Comme l'année précédente, le mode opératoire le plus fréquent était la méthode dite du "lover". Dans ce cas, l'auteur conduit sa victime, généralement jeune et de sexe féminin, à la prostitution en simulant d'abord une relation amoureuse, puis en plaçant sa victime dans une situation de dépendance affective pour finalement l'exploiter financièrement. Le nombre de suspects constatés pour suspicion de traite d'êtres humains à des fins d'exploitation sexuelle s'élevait à 488 durant l'année sous revue (2021 : 391). Près d'un tiers d'entre eux (31,7 %) étaient de nationalité allemande.
Exploitation du travail souvent dans l'industrie de la viande et la logistique
Dans le domaine de l'exploitation du travail, 34 procédures au total ont été identifiées (+21,4 % par rapport à l'année précédente). Cela correspond à un record sur cinq ans (2018-2022). Le nombre élevé de victimes enregistrées dans ces procédures est particulièrement frappant : Au total, 1 019 victimes ont été enregistrées, ce qui correspond à une augmentation de +593,2 %. Cela s'explique par la clôture de deux grandes procédures impliquant plusieurs centaines de victimes. La majorité des victimes ont été exploitées dans le cadre de travaux auxiliaires dans l'industrie de la viande et dans le secteur de la logistique.
Exploitation des mineurs
Le nombre de procédures concernant des soupçons d'exploitation de mineurs a diminué de -27,8 % par rapport à l'année précédente (2022 : 171 ; 2021 : 237). En 2021, le nombre de procédures était toutefois supérieur à la moyenne. Le nombre de 2022 est donc maintenant revenu au niveau de 2020 (178 procédures). Cette année encore, la majorité des procédures (91,2 %) concernaient l'exploitation sexuelle de mineurs à des fins commerciales.

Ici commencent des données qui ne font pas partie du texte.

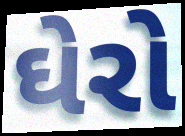
ઘેરો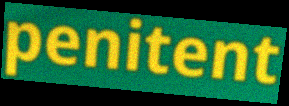
penitentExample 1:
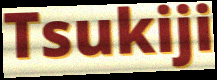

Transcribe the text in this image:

Tsukiji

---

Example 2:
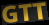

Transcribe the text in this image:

GTT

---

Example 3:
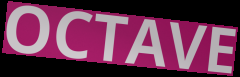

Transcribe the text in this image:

OCTAVE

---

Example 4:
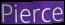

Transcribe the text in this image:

Pierce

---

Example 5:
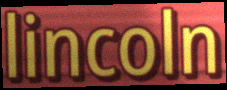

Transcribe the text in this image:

lincoln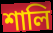
শালিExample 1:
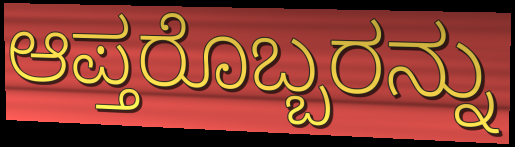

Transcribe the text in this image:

ಆಪ್ತರೊಬ್ಬರನ್ನು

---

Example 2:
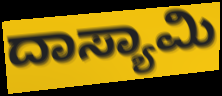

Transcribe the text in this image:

ದಾಸ್ಯಾಮಿ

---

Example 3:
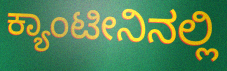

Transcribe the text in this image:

ಕ್ಯಾಂಟೀನಿನಲ್ಲಿ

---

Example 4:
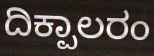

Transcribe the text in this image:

ದಿಕ್ಪಾಲರಂ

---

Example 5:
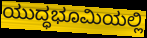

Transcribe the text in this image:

ಯುದ್ಧಭೂಮಿಯಲ್ಲಿ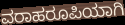
ವರಾಹರೂಪಿಯಾಗಿ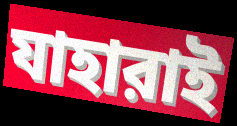
যাহারাইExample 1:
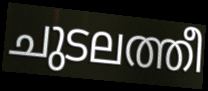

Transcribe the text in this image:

ചുടലത്തീ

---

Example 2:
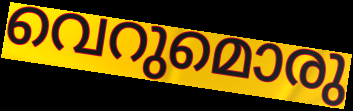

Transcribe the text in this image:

വെറുമൊരു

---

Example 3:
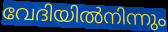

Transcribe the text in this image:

വേദിയിൽനിന്നും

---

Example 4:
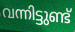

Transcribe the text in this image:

വന്നിട്ടുണ്ട്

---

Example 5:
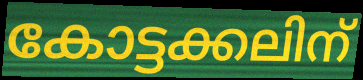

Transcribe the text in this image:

കോട്ടക്കലിന്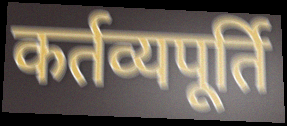
कर्तव्यपूर्ति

Quelle est la situation en Europe ?
Les derniers chiffres sur la traite des êtres humains en Europe concernent l'année de référence 2021. Cette année-là, selon les chiffres officiels de l'Union européenne, il y a eu une augmentation de 10 % des victimes de la traite enregistrées (2020 : 6.534 ; 2021 : 7.155). Comme en Allemagne, la forme la plus courante de traite des êtres humains dans l'UE était l'exploitation sexuelle, dont la majorité des victimes (68 %) étaient des femmes. L'exploitation du travail était la deuxième forme la plus fréquente de la traite des êtres humains dans l'UE, et elle est en augmentation constante. En ce qui concerne les victimes de l'exploitation du travail dans l'UE, les chiffres montrent qu'en 2021, environ 35 % des victimes étaient mineures et 41 % n'étaient pas des citoyens de l'UE.

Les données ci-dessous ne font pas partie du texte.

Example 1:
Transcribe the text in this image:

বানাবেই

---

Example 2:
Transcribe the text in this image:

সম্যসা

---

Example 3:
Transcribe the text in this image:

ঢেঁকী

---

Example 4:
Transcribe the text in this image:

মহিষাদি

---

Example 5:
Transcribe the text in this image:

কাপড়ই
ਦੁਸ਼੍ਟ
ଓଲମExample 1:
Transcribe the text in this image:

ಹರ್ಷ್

Dans l'UE et en Allemagne, il faut toutefois partir du principe que le nombre de cas non recensés est élevé dans le domaine de la traite des êtres humains. Comme les suspects agissent souvent à l'échelle internationale, une coopération policière étroite au niveau international est nécessaire pour lutter efficacement contre la traite et l'exploitation des êtres humains. En outre, une forte coopération de tous les acteurs dans le domaine de la poursuite pénale, de la justice et des centres de conseil spécialisés est essentielle.

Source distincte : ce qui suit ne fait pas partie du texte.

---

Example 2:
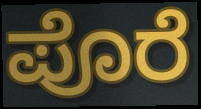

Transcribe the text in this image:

ಪೊರೆ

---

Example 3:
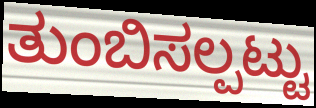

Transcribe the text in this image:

ತುಂಬಿಸಲ್ಪಟ್ಟು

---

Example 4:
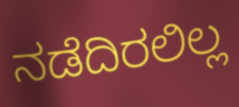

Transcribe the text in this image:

ನಡೆದಿರಲಿಲ್ಲ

Dans le cadre de la 11e réunion zurichoise sur la lutte contre le blanchiment d'argent, qui s'est tenue le 26 septembre 2023, Daniel Thelesklaf (directeur de la Financial Intelligence Unit Allemagne) a établi les liens entre le secteur financier et la traite des êtres humains en trois points :
- Le secteur financier gère 150 milliards de dollars d'actifs issus de l'esclavage moderne
- Le secteur investit dans des entreprises qui profitent de l'esclavage moderne et doit examiner cela dans une perspective ESG.
- Les banques peuvent réduire la vulnérabilité des personnes concernées si elles leur donnent accès à des comptes bancaires. Daniel Thelesklaf a souligné qu'il est empiriquement prouvé que les personnes n'ayant pas accès à des comptes bancaires sont plus susceptibles d'être victimes d'exploitation.